Prominent in the general manager’s thought process is how far below their career track records many veteran position players are and if they could recover -- even a little -- the White Sox offense would become a much more formidable bunch.
In its current state, the White Sox offense is on pace to score 552 runs this season, which would mark one of the worst outputs in franchise history. And having witnessed it for 81 games, Hahn isn’t oblivious to what has transpired.
He can’t unsee the repeated poor performances and missed chances if he tried.
Still, with the pitching the White Sox possess and parity reigning in the American League, any kind of lengthy run could catapult them back into the playoff picture.
It's clear how real the struggle is for Hahn.
“It is hard having now seen this for 81 games, to not trust what your eyes are showing you,” Hahn said. “And it’s showing you it’s not clicking for whatever reason and you’ve got to change this mix.
“Those are the two avenues in front of us right now.”
This isn’t the street the White Sox believed they’d be on when they added $74.5 million worth of free agents in the offseason. They thought they’d improve upon a group that averaged 4.07 runs per game last season once they added Melky Cabrera and Adam LaRoche, among others.
But instead of Park Place they’re on Baltic Avenue, averaging 3.41 runs per contest.
“I’ve heard people say they’ve never seen anything like this before,” Hahn said.
Look across the board and it’s astonishing.
LaRoche’s .711 OPS is 96 points below his career .807. Alexei Ramirez, who’s at .556, is 151 points below his career mark and he’s struggled in the field, too. Cabrera is 106 points below his norm of .746 and Conor Gillaspie is 100 points below what he did last season.
Those four are hardly alone.
But the White Sox hold out hope because of their pitching. And they’re 27-9 when they score four runs.

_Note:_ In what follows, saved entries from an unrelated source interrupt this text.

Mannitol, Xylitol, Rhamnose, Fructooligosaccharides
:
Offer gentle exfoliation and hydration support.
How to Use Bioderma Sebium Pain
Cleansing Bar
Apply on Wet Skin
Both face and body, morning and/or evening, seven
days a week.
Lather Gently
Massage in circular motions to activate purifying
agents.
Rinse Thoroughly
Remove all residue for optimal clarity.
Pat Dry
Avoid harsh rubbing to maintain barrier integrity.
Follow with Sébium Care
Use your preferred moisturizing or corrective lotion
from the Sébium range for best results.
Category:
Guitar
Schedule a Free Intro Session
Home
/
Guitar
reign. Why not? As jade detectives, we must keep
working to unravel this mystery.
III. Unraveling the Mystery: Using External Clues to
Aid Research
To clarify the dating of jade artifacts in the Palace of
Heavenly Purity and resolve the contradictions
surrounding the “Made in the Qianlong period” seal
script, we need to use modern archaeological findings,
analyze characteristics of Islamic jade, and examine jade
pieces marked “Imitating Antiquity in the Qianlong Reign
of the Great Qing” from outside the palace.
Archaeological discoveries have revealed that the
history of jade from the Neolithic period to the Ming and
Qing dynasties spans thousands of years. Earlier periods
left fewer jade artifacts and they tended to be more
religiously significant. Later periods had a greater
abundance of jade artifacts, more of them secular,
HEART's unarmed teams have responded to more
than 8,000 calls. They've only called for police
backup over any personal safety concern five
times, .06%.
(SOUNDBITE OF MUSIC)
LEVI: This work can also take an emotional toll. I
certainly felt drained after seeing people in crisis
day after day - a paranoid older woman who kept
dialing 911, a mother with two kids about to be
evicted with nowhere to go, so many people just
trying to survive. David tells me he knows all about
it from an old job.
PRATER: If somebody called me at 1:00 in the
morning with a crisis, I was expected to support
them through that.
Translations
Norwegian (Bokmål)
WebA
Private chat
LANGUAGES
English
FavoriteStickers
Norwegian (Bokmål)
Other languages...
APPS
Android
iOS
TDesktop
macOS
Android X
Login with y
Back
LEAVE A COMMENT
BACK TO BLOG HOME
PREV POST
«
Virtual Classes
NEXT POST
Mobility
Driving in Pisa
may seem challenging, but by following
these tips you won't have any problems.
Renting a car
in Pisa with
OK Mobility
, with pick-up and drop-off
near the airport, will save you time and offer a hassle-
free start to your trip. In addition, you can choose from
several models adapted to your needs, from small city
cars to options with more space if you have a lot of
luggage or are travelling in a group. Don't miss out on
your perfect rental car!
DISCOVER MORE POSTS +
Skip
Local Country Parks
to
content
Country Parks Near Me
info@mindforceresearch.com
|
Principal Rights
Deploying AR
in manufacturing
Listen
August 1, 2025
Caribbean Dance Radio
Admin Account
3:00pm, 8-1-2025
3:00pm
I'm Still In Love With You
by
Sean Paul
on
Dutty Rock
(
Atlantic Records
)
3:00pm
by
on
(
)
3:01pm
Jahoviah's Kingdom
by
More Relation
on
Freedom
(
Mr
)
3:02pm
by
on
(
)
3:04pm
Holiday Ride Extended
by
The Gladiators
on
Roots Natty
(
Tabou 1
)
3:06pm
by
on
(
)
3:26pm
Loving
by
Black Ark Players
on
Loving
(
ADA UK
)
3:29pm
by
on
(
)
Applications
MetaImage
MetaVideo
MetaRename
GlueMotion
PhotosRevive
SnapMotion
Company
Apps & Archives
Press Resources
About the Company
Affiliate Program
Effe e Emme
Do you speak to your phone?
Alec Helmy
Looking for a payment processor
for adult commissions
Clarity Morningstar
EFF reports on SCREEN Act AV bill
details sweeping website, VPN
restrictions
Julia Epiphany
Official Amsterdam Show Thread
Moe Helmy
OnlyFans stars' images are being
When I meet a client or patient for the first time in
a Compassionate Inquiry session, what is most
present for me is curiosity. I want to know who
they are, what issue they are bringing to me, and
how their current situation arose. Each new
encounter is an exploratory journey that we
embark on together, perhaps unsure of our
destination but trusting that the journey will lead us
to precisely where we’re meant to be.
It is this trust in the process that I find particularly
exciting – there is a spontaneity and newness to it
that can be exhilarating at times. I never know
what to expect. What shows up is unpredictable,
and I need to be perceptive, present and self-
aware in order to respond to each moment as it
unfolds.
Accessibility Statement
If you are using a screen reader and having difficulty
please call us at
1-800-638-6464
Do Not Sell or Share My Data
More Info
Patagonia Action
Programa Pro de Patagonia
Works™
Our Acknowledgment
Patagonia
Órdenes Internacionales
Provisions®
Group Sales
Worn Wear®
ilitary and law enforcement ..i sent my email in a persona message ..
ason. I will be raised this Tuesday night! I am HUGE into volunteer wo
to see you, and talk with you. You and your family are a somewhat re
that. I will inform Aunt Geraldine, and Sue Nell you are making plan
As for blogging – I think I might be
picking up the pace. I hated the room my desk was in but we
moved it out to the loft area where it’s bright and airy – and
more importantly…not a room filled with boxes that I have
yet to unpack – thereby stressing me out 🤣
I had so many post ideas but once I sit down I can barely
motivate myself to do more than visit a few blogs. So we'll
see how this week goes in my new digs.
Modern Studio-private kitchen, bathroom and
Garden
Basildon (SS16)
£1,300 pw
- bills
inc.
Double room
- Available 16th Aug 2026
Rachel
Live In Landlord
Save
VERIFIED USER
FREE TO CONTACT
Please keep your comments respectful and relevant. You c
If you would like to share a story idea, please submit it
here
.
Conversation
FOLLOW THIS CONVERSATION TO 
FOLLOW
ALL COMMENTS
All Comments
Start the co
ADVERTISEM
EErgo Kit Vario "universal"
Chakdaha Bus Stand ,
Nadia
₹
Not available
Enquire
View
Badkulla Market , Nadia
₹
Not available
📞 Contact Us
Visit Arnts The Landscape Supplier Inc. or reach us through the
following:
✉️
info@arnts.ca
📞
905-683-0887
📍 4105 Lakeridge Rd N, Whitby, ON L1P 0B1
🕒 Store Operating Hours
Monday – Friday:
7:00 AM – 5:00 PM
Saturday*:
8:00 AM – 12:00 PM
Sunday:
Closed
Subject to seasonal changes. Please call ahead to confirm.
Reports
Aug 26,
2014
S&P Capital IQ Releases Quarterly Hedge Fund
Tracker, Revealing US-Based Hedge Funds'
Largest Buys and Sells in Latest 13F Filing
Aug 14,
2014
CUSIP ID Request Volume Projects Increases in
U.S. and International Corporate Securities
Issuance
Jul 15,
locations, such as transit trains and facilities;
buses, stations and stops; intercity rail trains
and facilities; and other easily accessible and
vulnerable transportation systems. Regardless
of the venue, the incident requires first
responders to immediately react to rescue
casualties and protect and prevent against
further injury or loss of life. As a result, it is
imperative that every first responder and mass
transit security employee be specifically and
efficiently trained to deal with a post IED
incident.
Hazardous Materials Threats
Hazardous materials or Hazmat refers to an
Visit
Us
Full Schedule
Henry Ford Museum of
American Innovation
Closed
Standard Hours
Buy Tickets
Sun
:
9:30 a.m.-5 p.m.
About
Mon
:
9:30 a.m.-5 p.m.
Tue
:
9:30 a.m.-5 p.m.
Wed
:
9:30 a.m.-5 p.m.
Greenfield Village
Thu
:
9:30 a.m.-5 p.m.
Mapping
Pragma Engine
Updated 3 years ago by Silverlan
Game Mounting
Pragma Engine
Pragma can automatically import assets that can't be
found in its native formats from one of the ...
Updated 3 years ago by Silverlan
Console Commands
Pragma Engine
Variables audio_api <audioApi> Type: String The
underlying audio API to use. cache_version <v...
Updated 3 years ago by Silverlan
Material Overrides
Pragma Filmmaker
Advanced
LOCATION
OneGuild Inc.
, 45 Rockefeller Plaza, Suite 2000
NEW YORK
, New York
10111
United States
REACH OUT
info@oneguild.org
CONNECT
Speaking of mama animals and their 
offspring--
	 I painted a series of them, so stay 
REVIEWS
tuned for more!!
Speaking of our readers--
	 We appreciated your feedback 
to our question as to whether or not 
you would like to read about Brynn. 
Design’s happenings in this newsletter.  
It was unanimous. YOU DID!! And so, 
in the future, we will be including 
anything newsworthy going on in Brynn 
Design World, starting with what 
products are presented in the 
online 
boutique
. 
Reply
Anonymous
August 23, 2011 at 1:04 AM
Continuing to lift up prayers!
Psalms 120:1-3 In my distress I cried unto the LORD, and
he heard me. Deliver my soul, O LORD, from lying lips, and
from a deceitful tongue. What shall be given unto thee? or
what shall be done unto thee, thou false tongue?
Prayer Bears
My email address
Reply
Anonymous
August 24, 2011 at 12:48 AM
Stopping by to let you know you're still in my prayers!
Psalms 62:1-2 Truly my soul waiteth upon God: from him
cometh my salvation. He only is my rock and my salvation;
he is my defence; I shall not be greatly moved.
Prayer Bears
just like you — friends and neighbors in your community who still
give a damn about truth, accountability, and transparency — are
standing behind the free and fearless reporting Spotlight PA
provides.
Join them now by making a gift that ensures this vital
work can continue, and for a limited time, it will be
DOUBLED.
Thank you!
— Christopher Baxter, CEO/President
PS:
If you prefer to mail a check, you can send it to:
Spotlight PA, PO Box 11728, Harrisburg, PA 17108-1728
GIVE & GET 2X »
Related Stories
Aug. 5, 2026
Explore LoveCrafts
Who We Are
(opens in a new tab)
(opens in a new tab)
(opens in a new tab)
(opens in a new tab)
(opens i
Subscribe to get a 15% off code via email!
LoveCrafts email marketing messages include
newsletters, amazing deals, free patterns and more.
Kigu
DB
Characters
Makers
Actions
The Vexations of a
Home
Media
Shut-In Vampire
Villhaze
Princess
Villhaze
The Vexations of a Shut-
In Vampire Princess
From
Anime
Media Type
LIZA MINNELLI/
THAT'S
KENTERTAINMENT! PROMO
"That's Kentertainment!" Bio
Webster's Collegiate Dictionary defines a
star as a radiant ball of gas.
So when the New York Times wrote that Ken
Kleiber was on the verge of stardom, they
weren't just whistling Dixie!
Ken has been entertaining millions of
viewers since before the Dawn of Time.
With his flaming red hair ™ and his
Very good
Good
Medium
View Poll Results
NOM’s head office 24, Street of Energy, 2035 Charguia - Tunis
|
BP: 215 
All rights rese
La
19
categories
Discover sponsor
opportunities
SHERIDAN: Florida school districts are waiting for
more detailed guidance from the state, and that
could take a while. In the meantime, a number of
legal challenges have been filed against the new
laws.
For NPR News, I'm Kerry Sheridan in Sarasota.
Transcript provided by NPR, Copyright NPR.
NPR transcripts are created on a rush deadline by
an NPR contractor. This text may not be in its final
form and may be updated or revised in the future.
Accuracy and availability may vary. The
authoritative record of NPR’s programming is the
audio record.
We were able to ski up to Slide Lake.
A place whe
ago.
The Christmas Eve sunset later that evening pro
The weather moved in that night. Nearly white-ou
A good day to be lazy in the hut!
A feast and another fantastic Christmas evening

“You see the opportunities are there,” White Sox manager Robin Ventura said. “These guys are giving you great outings, and not just the starters, even the bullpen coming in, keeping it close, keeping you within one run to be able to get something done and you can't get it done. I know these guys are frustrated and they're good enough to be able to have it turn and you're waiting for it to turn.”
Two days after starter Jeff Samardzija said he hasn’t even though about the possibility of being traded, Hahn echoed those sentiments. Players aren’t focused on a breakup but how they can improve the current club, Hahn said.
“The sentiment is that, they want to put us in a position where it’s obvious that we’re not sellers over the next few weeks,” Hahn said. “They expect to go on a run and make it clear that we’re fulfilling the expectation we all had.”
And if they don’t complete a turnaround -- something the odds don’t favor and mounting evidence suggests would be extremely difficult -- it doesn’t sound as if a complete makeover is the plan. Hahn intends to evaluate who is part of the core and who isn’t.
“Obviously we felt heading into this season that we put ourselves in a position to contend but it was still, as I said at the time repeatedly over the offseason, it’s part of a process,” Hahn said. “We weren’t done and in our minds going to stop looking to try to add to a core group. We have a fair amount of controllable talent entering or in their primes for the next several years and that’s an enviable position to be in. From our standpoint, if we do start focusing on the future, it’s to figure out how many of this group are going to be part of that core and the best way to add to it.”